Under policy guidance, Hong Kong Stock Connect became the largest inflow of capital to the brokerage sector. According to Futu Niu Niu data, the net purchases of Cathay Pacific Junan International, Zhongzhou Securities, GF Securities, and CICC, which had the highest gains this year, were 760 million shares, 23.33 million shares, 31.41 million shares, and 48.75 million shares, respectively.
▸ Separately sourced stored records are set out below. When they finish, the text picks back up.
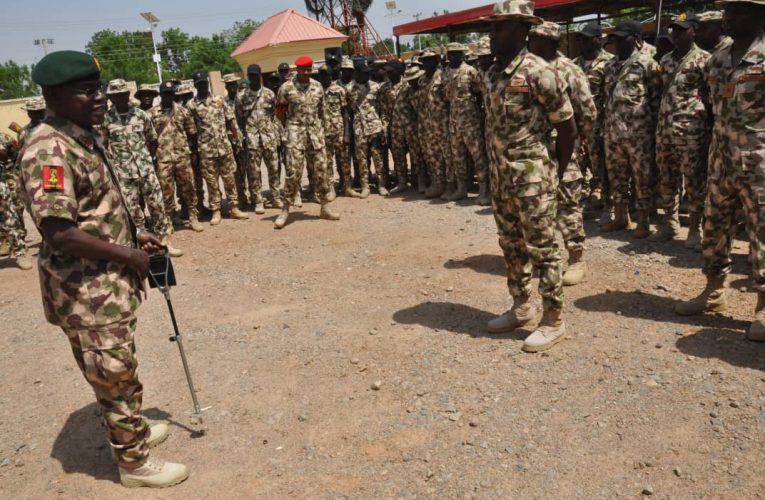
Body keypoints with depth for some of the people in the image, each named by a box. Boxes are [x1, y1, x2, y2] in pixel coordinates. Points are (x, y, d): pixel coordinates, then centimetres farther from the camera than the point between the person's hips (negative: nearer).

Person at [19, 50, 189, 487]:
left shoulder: (86, 137, 9)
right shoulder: (49, 151, -22)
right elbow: (59, 232, -29)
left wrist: (134, 236, 9)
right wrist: (129, 255, -21)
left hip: (110, 283, 9)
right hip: (86, 291, -9)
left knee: (120, 370, 24)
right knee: (114, 375, 5)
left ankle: (134, 430, 43)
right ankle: (135, 461, 23)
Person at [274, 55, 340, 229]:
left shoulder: (318, 86, 6)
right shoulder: (286, 87, -5)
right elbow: (279, 112, 4)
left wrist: (314, 124, 13)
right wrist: (291, 126, 9)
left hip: (316, 131, 4)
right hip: (296, 133, -4)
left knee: (321, 169, 5)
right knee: (293, 171, -9)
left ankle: (325, 207, 15)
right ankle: (285, 210, -1)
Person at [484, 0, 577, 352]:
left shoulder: (538, 72, -13)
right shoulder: (492, 74, 10)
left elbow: (567, 128, -9)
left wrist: (555, 174, -1)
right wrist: (499, 169, 13)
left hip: (532, 178, -8)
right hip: (501, 177, 8)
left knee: (542, 249, 0)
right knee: (511, 246, 16)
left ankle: (553, 321, 12)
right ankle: (522, 308, 31)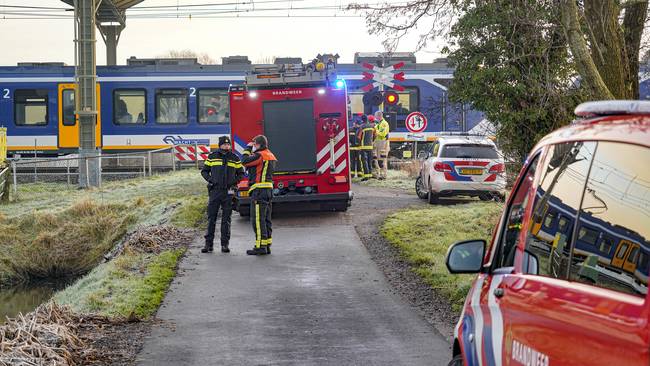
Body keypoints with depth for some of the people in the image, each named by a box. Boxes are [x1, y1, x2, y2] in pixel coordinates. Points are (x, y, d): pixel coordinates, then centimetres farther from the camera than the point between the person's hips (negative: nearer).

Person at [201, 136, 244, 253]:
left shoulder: (235, 158, 6)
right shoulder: (212, 157, 5)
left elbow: (241, 173, 13)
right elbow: (204, 171, 12)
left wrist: (234, 181, -4)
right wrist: (210, 180, -5)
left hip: (228, 192, 0)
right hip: (214, 191, 0)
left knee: (226, 219, 3)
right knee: (211, 218, 0)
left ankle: (225, 244, 8)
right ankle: (208, 244, 4)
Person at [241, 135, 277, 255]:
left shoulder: (260, 155, -13)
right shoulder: (271, 156, 18)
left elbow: (245, 162, -12)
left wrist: (248, 149, 0)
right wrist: (251, 151, 19)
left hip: (259, 190, -10)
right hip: (269, 190, 10)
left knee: (258, 219, -9)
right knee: (266, 219, 12)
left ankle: (260, 246, -11)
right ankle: (267, 245, 15)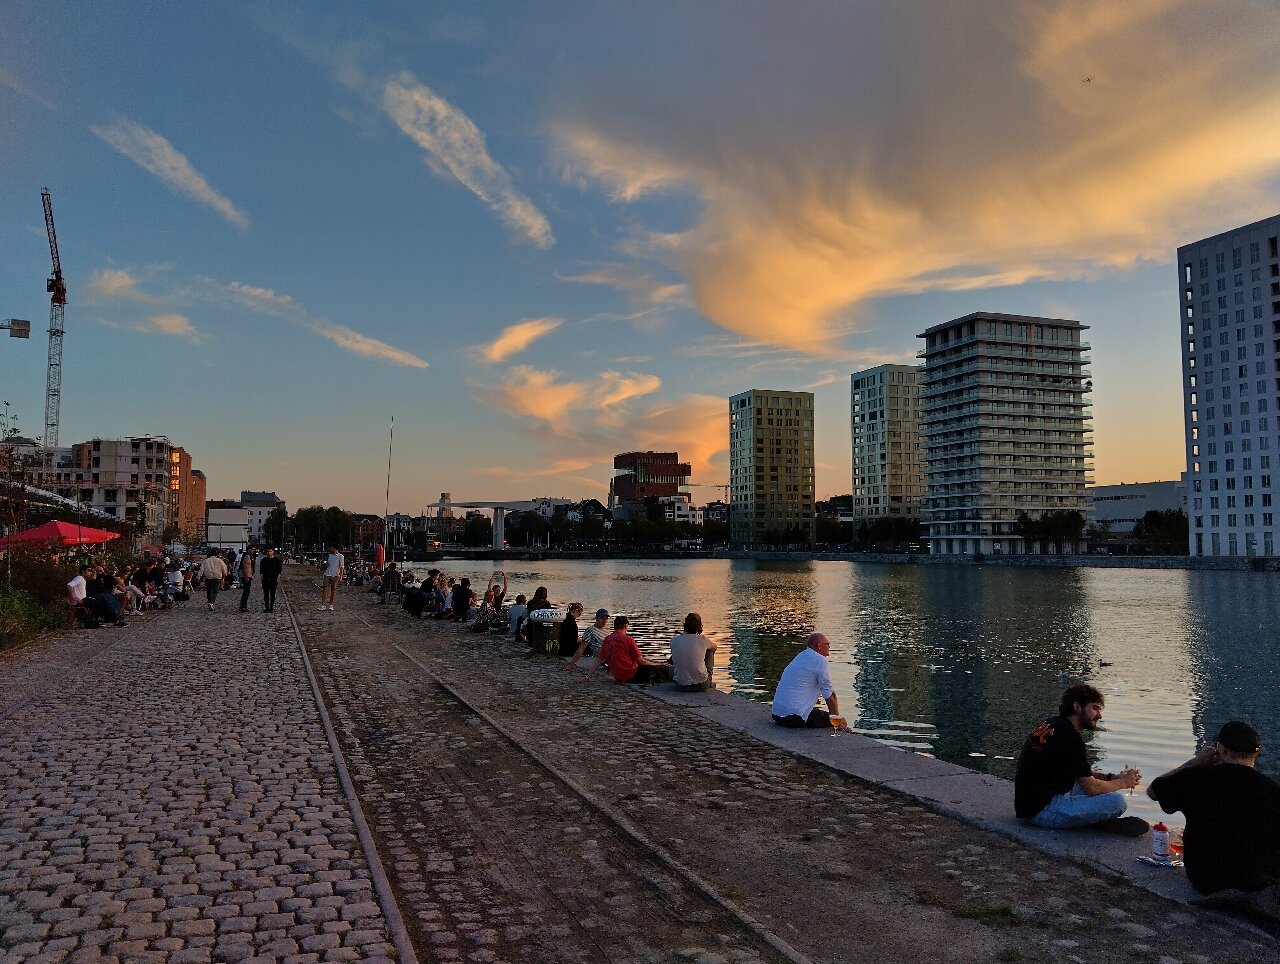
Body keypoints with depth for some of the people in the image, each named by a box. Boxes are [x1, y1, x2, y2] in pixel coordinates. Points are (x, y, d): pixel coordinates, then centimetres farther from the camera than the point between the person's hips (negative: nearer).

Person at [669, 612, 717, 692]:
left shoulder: (674, 641, -6)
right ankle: (709, 682, 34)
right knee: (710, 651, 22)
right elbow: (714, 647, 15)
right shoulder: (702, 640, -11)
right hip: (701, 685, -2)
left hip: (681, 686, 2)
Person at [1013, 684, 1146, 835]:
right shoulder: (1069, 735, -18)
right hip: (1042, 811, -11)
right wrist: (1123, 783, 3)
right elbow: (1091, 788, -15)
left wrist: (1114, 777, 10)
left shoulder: (1053, 724, 13)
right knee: (1116, 801, -20)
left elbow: (1084, 774, 24)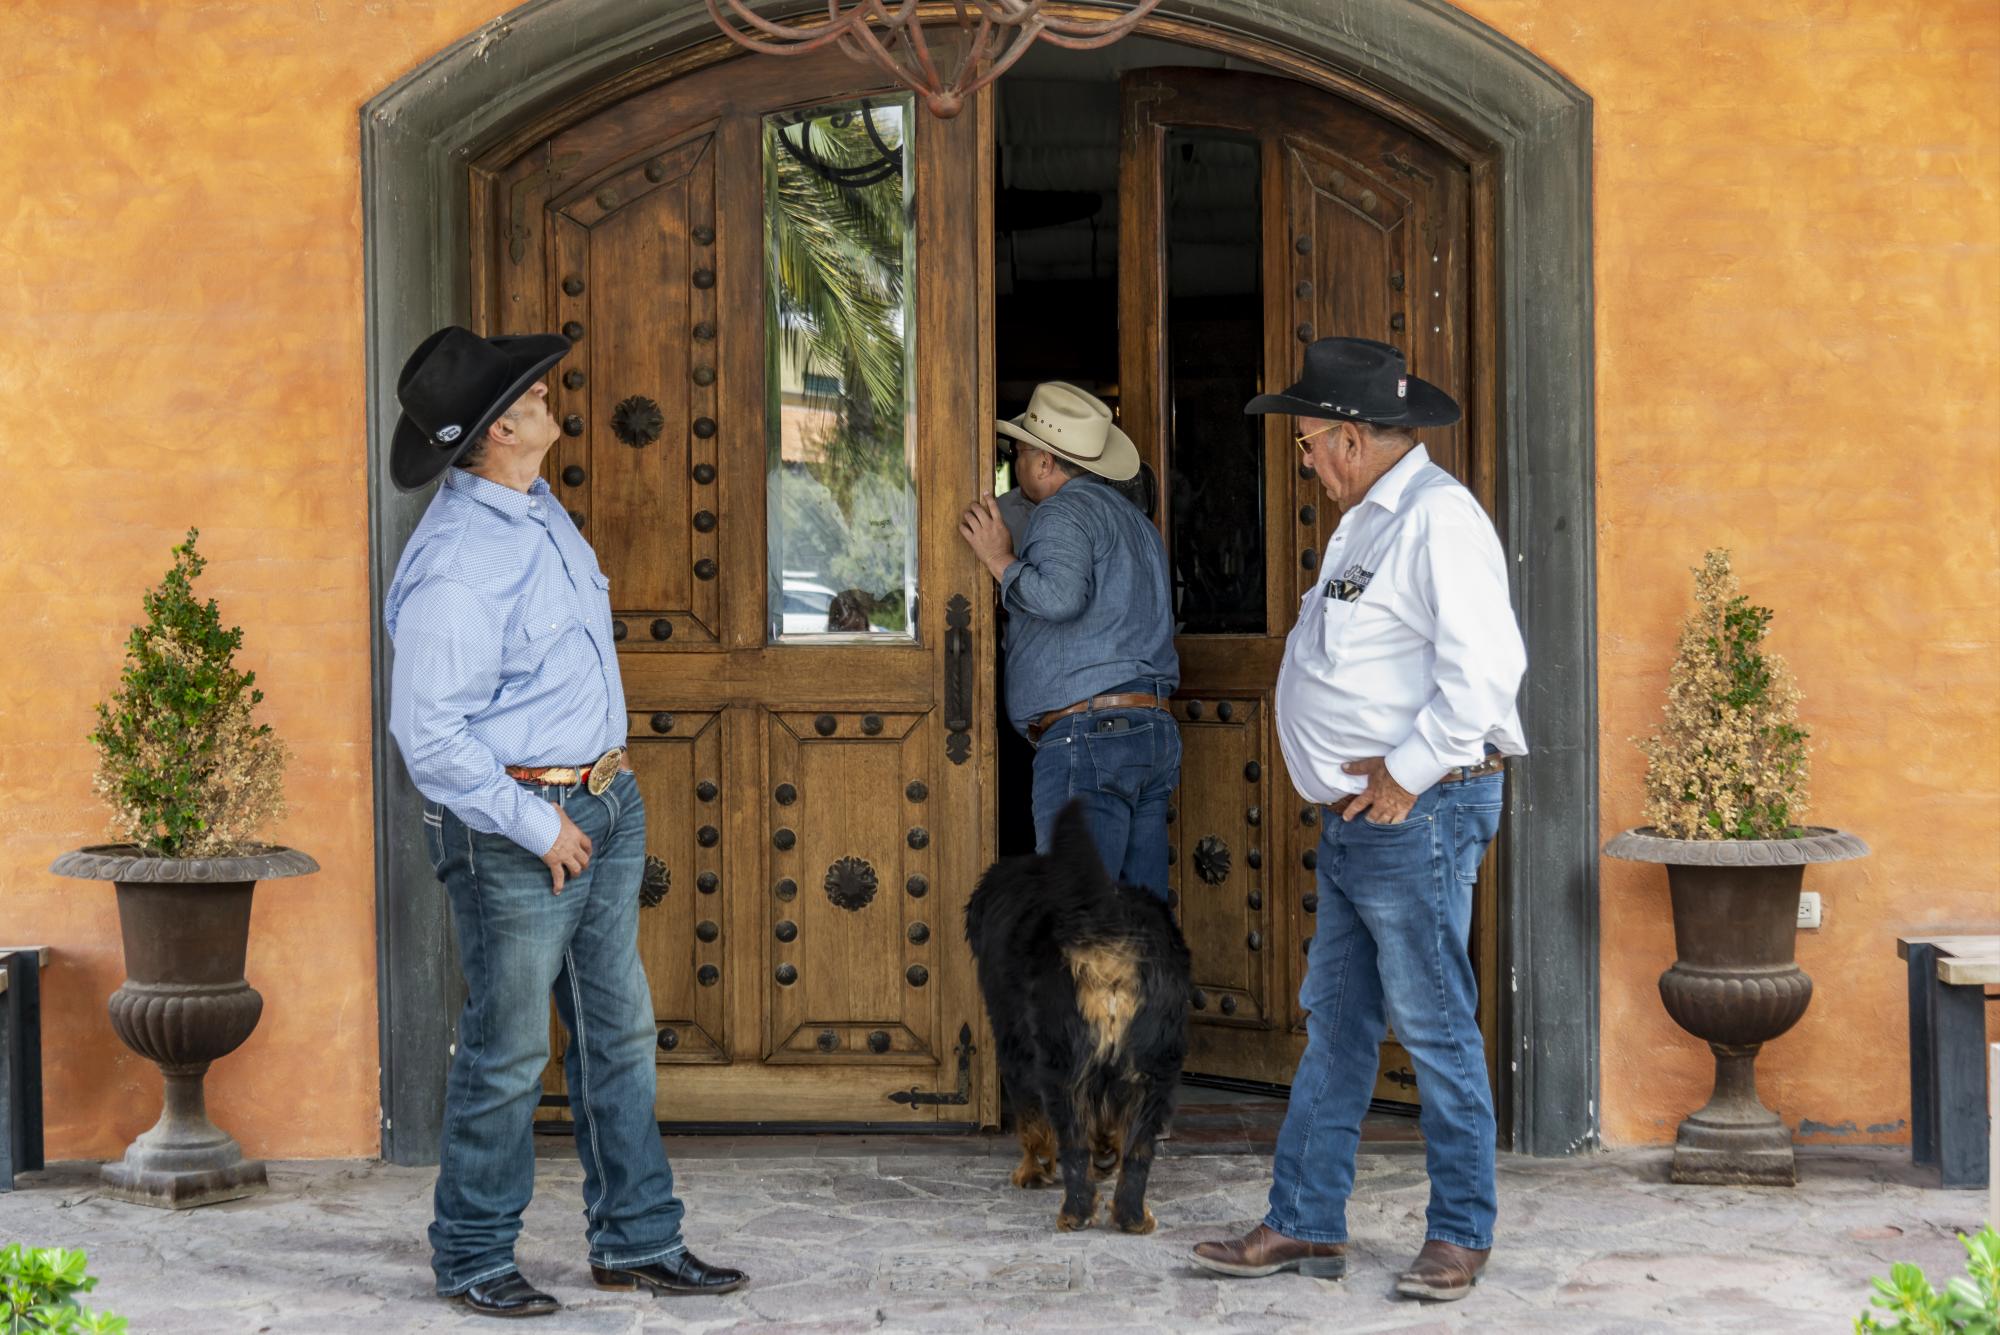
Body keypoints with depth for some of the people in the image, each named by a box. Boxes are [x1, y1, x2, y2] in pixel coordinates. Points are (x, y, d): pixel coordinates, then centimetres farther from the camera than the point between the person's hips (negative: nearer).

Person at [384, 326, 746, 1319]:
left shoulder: (536, 509, 8)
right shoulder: (455, 561, -22)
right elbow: (428, 733, -24)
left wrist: (606, 783, 18)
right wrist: (535, 826, -18)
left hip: (600, 804, 9)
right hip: (517, 827, -9)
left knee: (618, 1031, 13)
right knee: (507, 1051, 1)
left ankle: (636, 1238, 22)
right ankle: (471, 1258, 15)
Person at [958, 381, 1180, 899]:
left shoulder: (1063, 512, -5)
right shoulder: (1132, 516, 25)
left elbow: (1061, 595, -24)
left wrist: (1001, 561, -10)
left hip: (1086, 728, -10)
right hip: (1155, 730, 10)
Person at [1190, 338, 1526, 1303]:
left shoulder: (1438, 521, -15)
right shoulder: (1365, 524, 17)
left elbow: (1485, 667, -25)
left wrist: (1406, 773, -19)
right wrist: (1356, 785, 13)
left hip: (1417, 816, -10)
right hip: (1355, 818, 10)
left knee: (1435, 1028, -2)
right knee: (1334, 1026, 12)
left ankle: (1460, 1234, 8)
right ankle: (1305, 1225, 17)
In terms of valuation, the PB value of individual stock assets is basically less than 1 times. Excluding Cathay Pacific Junan International, the average value is 0.86 times. Among them, the two small-cap stocks of Xingzheng International and Zhongzhou Securities, which have had good recent increases, are 0.7 times and 0.8 times, respectively. In terms of PE value with profit attributes, high-quality large-cap brokerage stocks are generally below 10 times. For example, Huatai Securities, GF Securities, and China Galaxy are 8.2 times, 10 times, and 8.4 times, respectively.
The policy has injected a large amount of liquidity into the capital market, but the current investment environment is clearly challenging, including Trump's tariff war still fluctuating, and the geographical conflict is still unstable. However, for the brokerage sector, general undervaluation has brought sufficient margin of safety to the rise in the sector.

More importantly, the securities sector has performance support. Recently, listed companies in the securities industry have released performance forecasts for 2025, all of which have achieved high performance increases. For example, Zhongtai Securities had an advance increase of 80.09%, Fangzheng Securities had an advance increase of 70%-80%, CITIC Construction Investment had an advance increase of 55-60%, and CICC had an advance increase of 55%-78%. In addition, there was also a number of target profits that doubled. For example, Changjiang Securities had an advance increase of 110%-130% and Cathay Pacific Junan International's advance increase of 161%-202%.
The brokerage industry's performance in 2025 was mainly due to a sharp increase in capital market trading activity supported by national policies, which brought considerable benefits to the brokerage business and investment business of the industry. However, as a valuation anchor, up to now, the Hong Kong stock securities and brokerage sector have risen 37% this year, far below the average level of performance growth. It will bring opportunities for valuation repair to the brokerage sector, especially weighted stocks with undervalued performance.
Overall, this wave of phased bullish markets led by brokerage firms is far from over, but it still shows a structural trend. Under the influence of multiple factors (such as policies, geopolitics, etc.), capital may continue to rebound in AI and end-side applications (intelligent driving and humanoid robots, etc.), innovative drugs, military industry, and new consumption, which is expected to drive the Hang Seng Index to rise step-wise. Based on a higher margin of safety, investors can pay attention to high-quality weighted brokerage firms with undervalued values.